=== WORK TASK ===
Quote every line of the data below as it stands, omitting pictures.

=== THE DATA ===
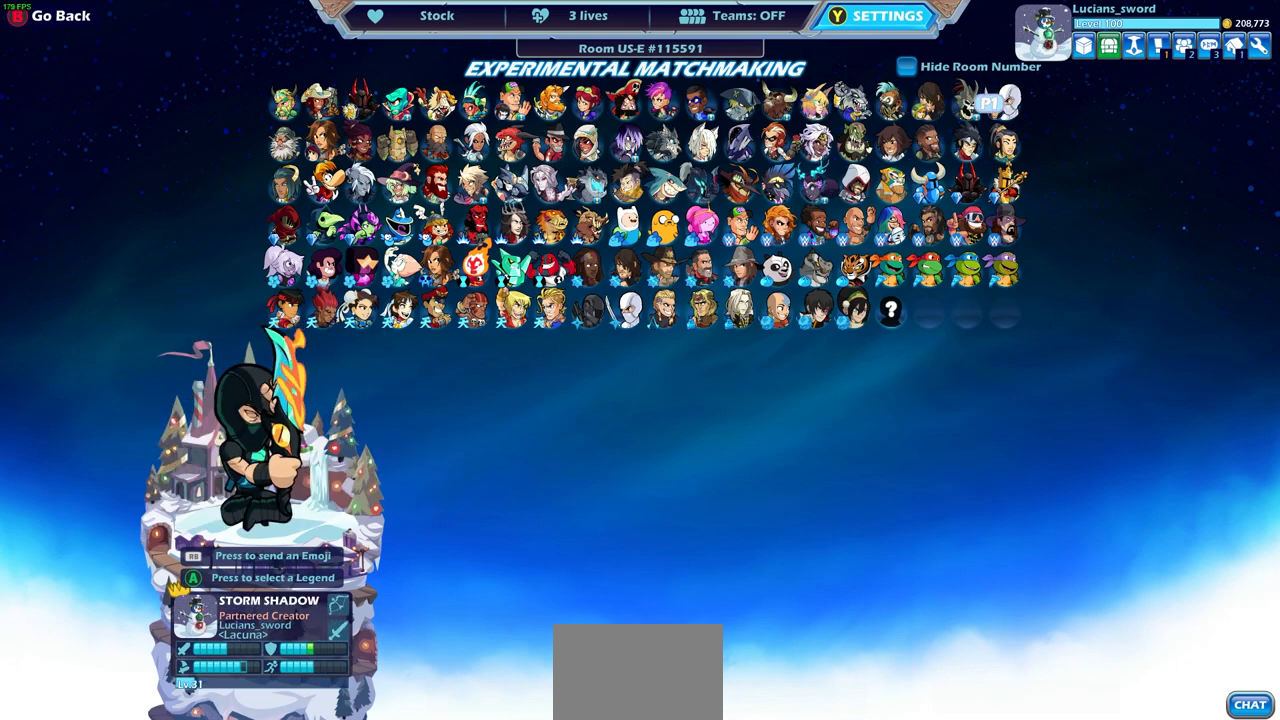
{"buttons": ["DPAD_LEFT"], "left_stick": "center", "right_stick": "center", "events": [[17, "DPAD_RIGHT", "down"], [150, "DPAD_RIGHT", "up"], [450, "DPAD_LEFT", "down"]]}
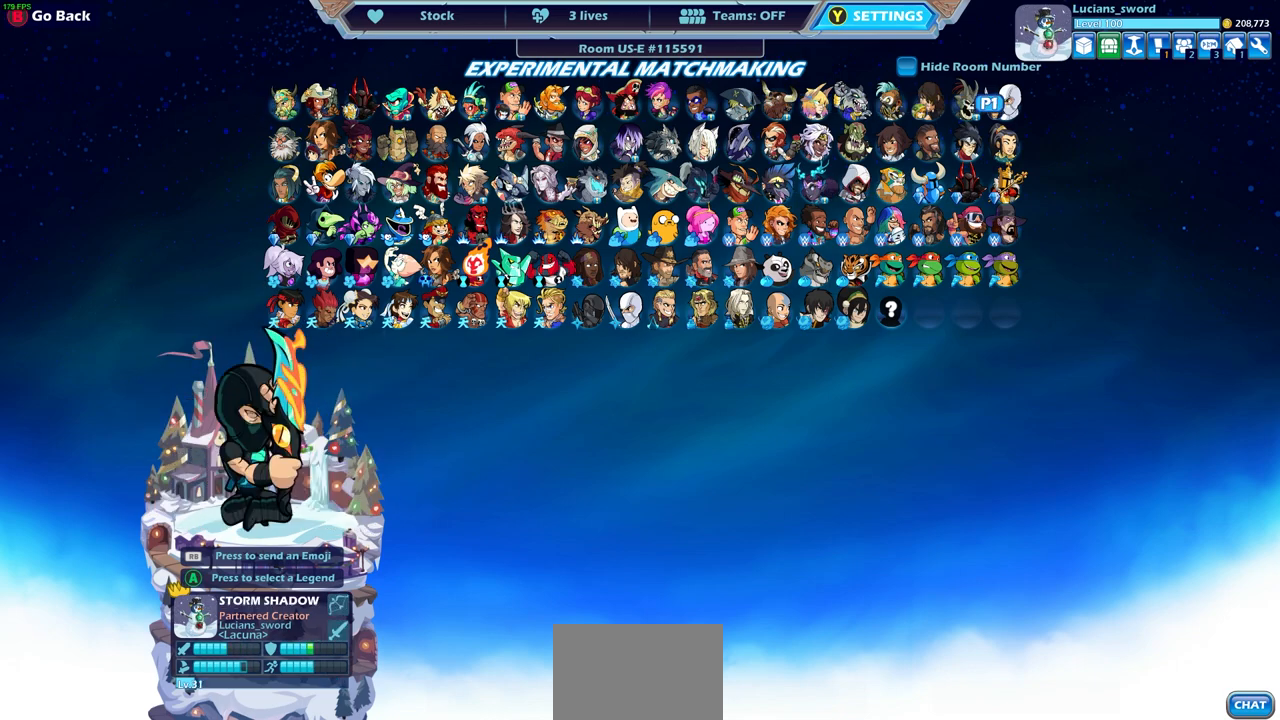
{"buttons": ["DPAD_LEFT"], "left_stick": "center", "right_stick": "center", "events": [[83, "DPAD_LEFT", "up"], [417, "DPAD_LEFT", "down"]]}
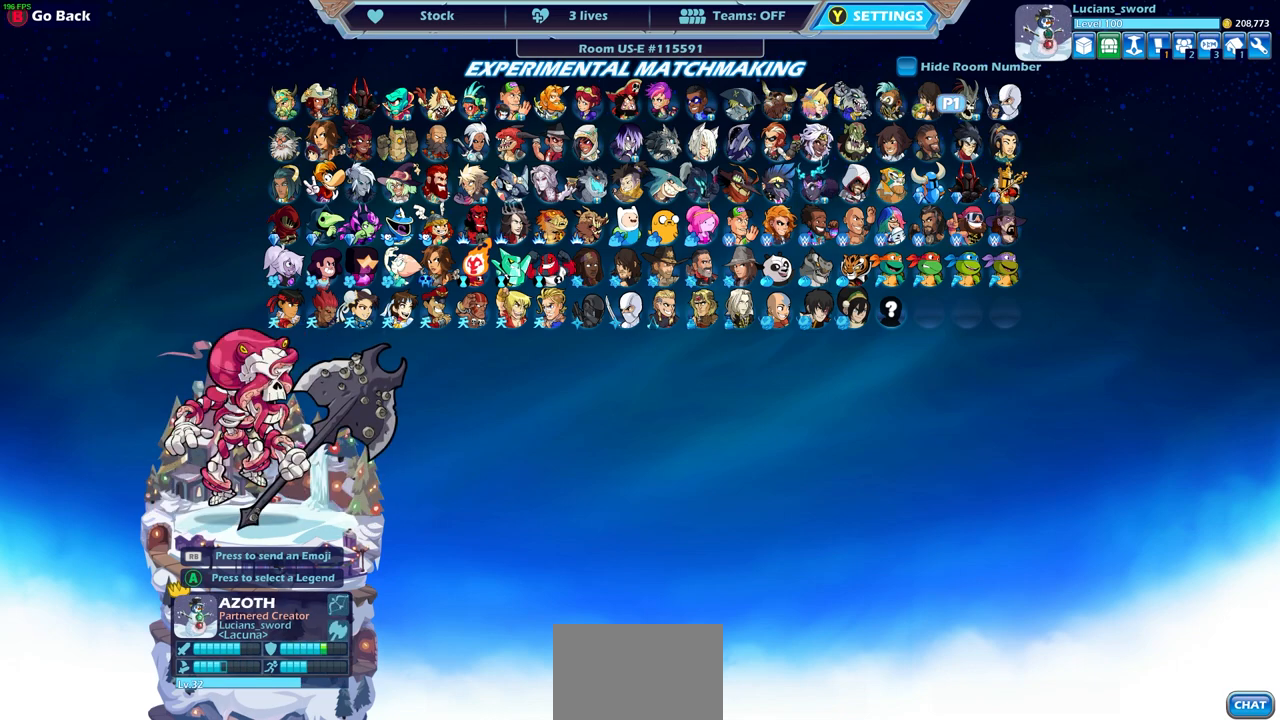
{"buttons": [], "left_stick": "center", "right_stick": "center", "events": [[33, "DPAD_LEFT", "up"], [233, "DPAD_DOWN", "down"], [333, "DPAD_DOWN", "up"]]}
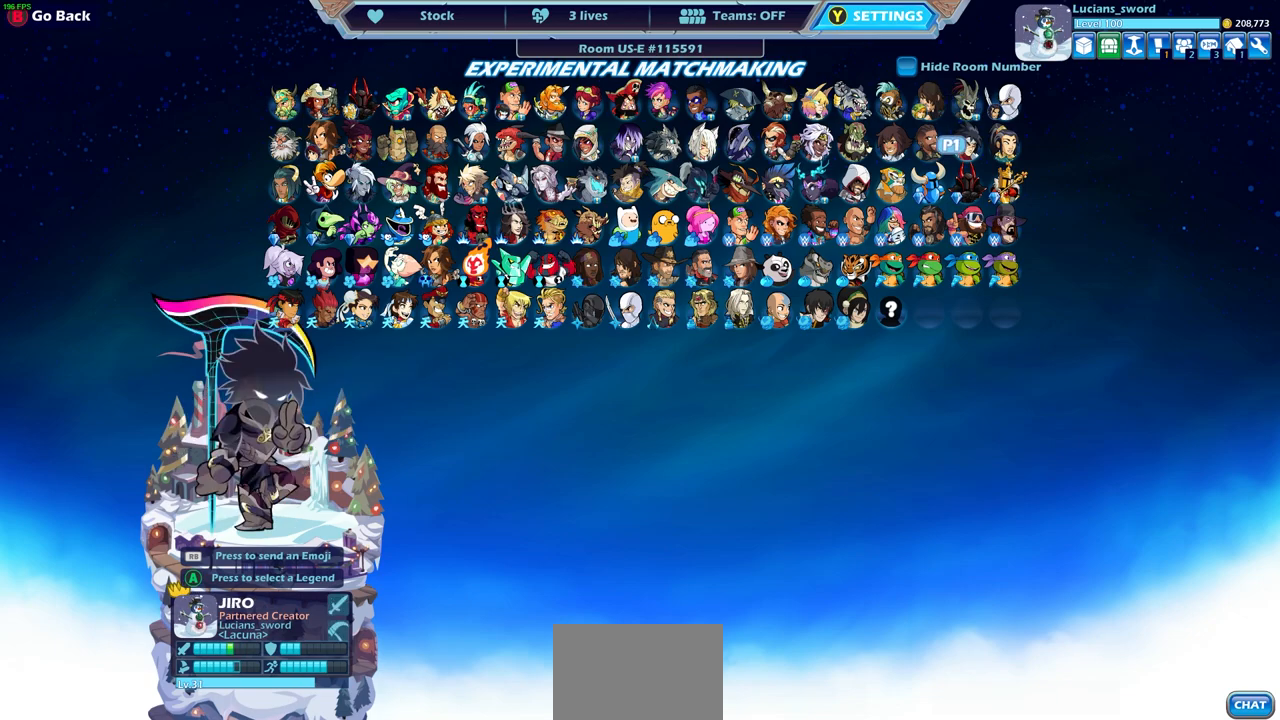
{"buttons": ["DPAD_LEFT"], "left_stick": "center", "right_stick": "center", "events": [[167, "DPAD_RIGHT", "down"], [267, "DPAD_RIGHT", "up"], [467, "DPAD_LEFT", "down"]]}
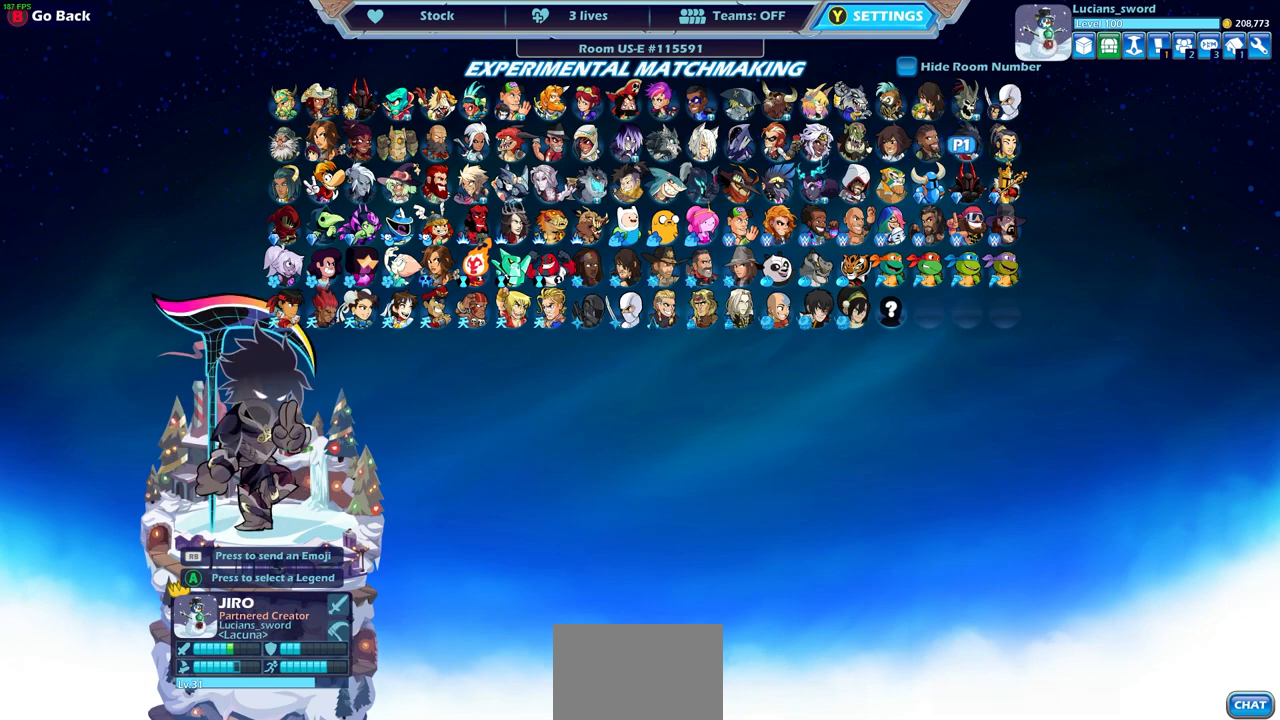
{"buttons": ["DPAD_UP"], "left_stick": "center", "right_stick": "center", "events": [[100, "DPAD_LEFT", "up"], [133, "DPAD_LEFT", "down"], [267, "DPAD_LEFT", "up"], [467, "DPAD_UP", "down"]]}
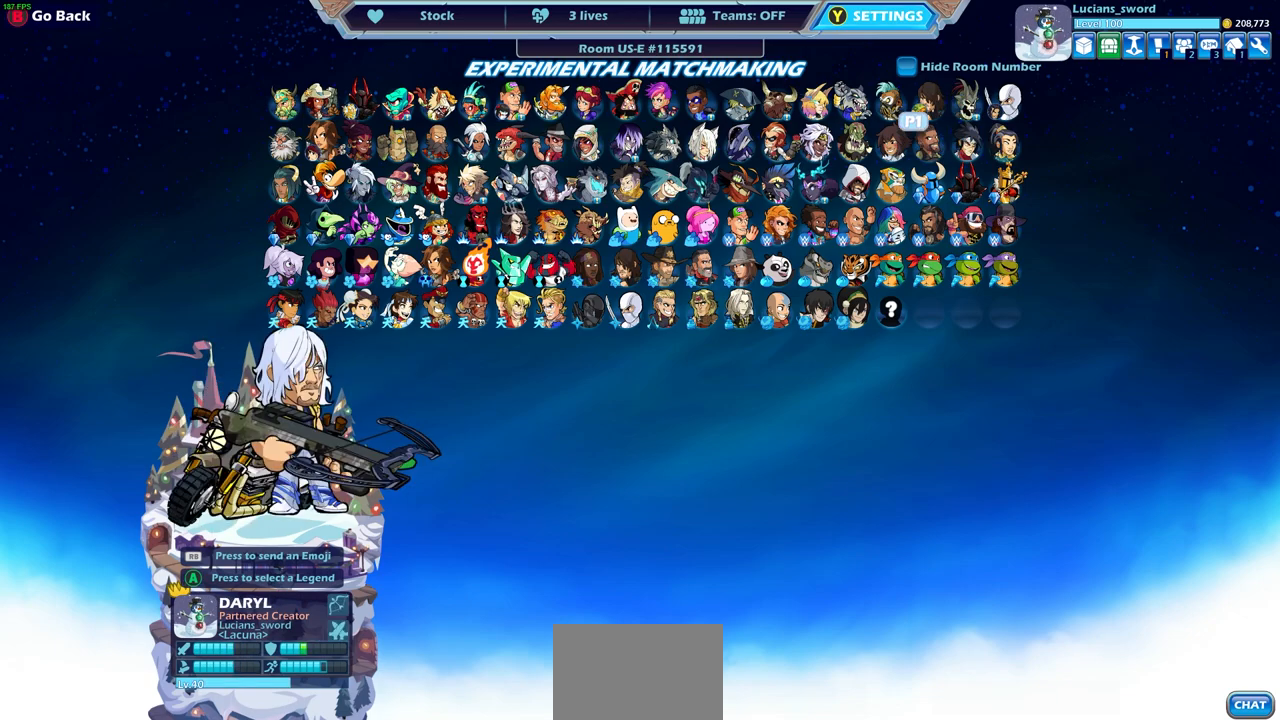
{"buttons": [], "left_stick": "center", "right_stick": "center", "events": [[100, "DPAD_UP", "up"], [250, "DPAD_LEFT", "down"], [383, "DPAD_LEFT", "up"]]}
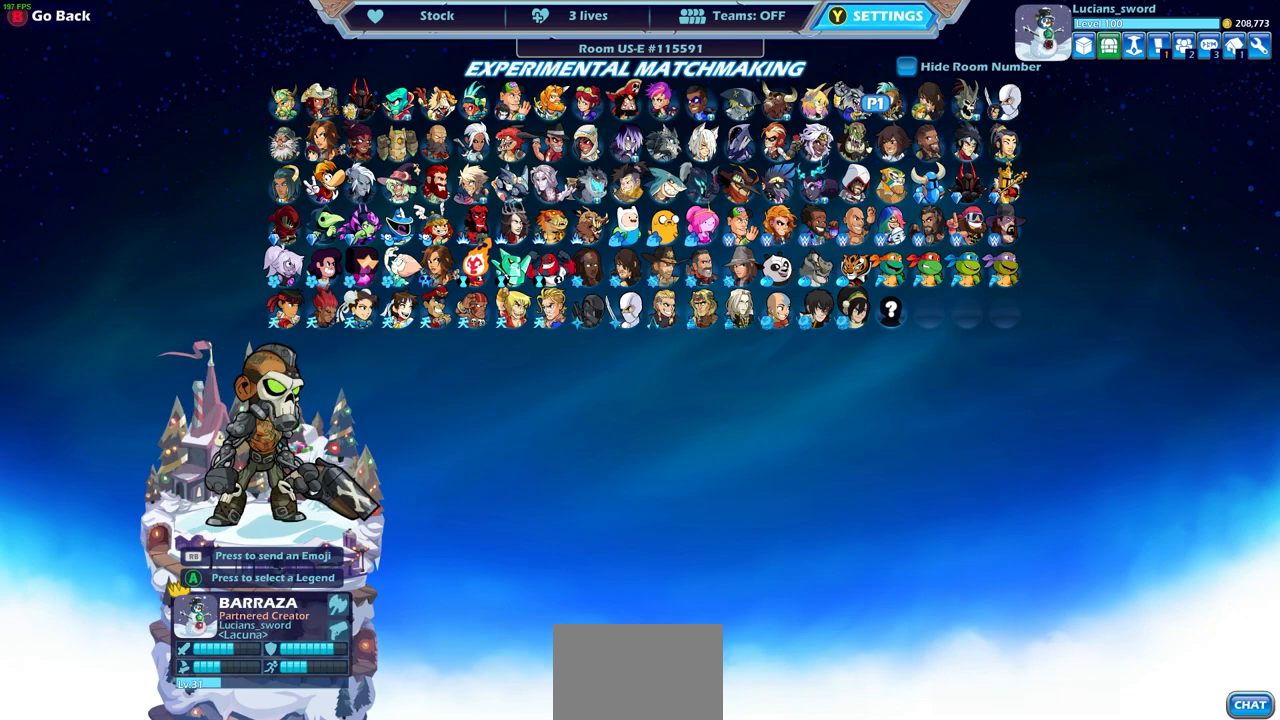
{"buttons": [], "left_stick": "center", "right_stick": "center", "events": [[17, "DPAD_DOWN", "down"], [150, "DPAD_DOWN", "up"], [333, "DPAD_LEFT", "down"], [467, "DPAD_LEFT", "up"]]}
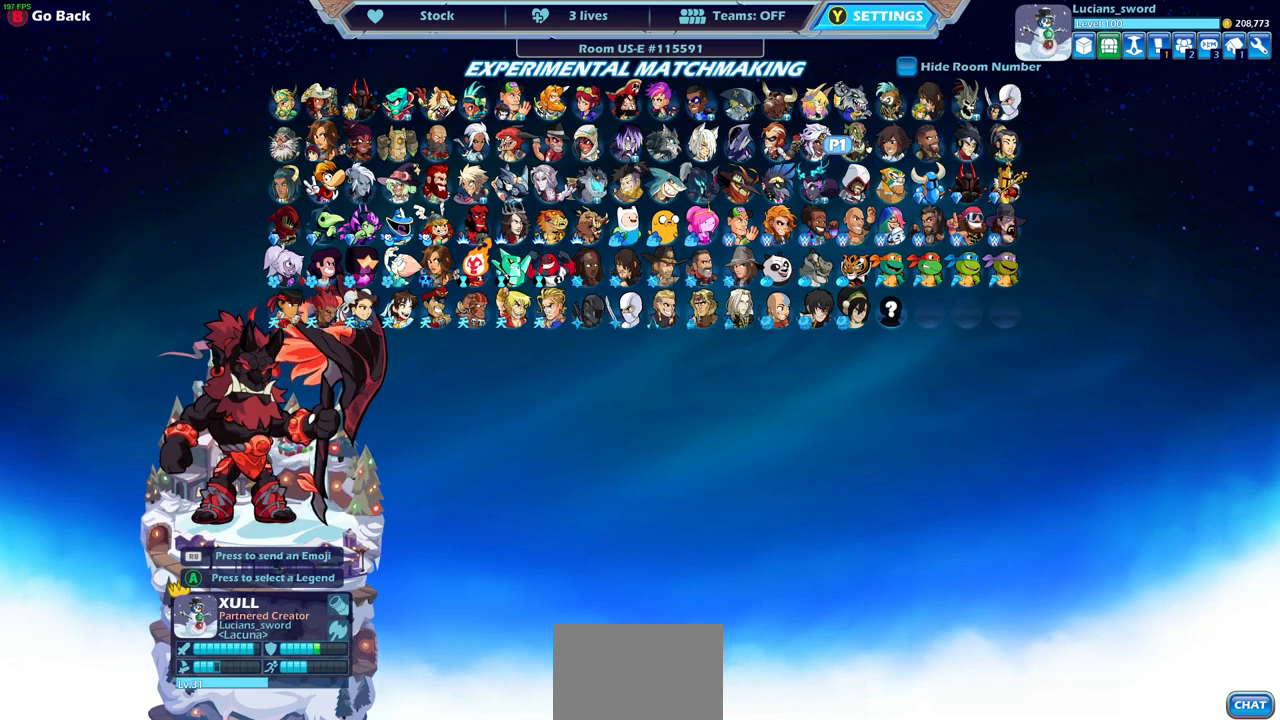
{"buttons": ["DPAD_DOWN"], "left_stick": "center", "right_stick": "center", "events": [[33, "DPAD_UP", "down"], [167, "DPAD_UP", "up"], [417, "DPAD_DOWN", "down"]]}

=== TASK RESPONSE ===
{"buttons": ["DPAD_LEFT"], "left_stick": "center", "right_stick": "center", "events": [[17, "DPAD_RIGHT", "down"], [150, "DPAD_RIGHT", "up"], [450, "DPAD_LEFT", "down"]]}
{"buttons": ["DPAD_LEFT"], "left_stick": "center", "right_stick": "center", "events": [[83, "DPAD_LEFT", "up"], [417, "DPAD_LEFT", "down"]]}
{"buttons": [], "left_stick": "center", "right_stick": "center", "events": [[33, "DPAD_LEFT", "up"], [233, "DPAD_DOWN", "down"], [333, "DPAD_DOWN", "up"]]}
{"buttons": ["DPAD_LEFT"], "left_stick": "center", "right_stick": "center", "events": [[167, "DPAD_RIGHT", "down"], [267, "DPAD_RIGHT", "up"], [467, "DPAD_LEFT", "down"]]}
{"buttons": ["DPAD_UP"], "left_stick": "center", "right_stick": "center", "events": [[100, "DPAD_LEFT", "up"], [133, "DPAD_LEFT", "down"], [267, "DPAD_LEFT", "up"], [467, "DPAD_UP", "down"]]}
{"buttons": [], "left_stick": "center", "right_stick": "center", "events": [[100, "DPAD_UP", "up"], [250, "DPAD_LEFT", "down"], [383, "DPAD_LEFT", "up"]]}
{"buttons": [], "left_stick": "center", "right_stick": "center", "events": [[17, "DPAD_DOWN", "down"], [150, "DPAD_DOWN", "up"], [333, "DPAD_LEFT", "down"], [467, "DPAD_LEFT", "up"]]}
{"buttons": ["DPAD_DOWN"], "left_stick": "center", "right_stick": "center", "events": [[33, "DPAD_UP", "down"], [167, "DPAD_UP", "up"], [417, "DPAD_DOWN", "down"]]}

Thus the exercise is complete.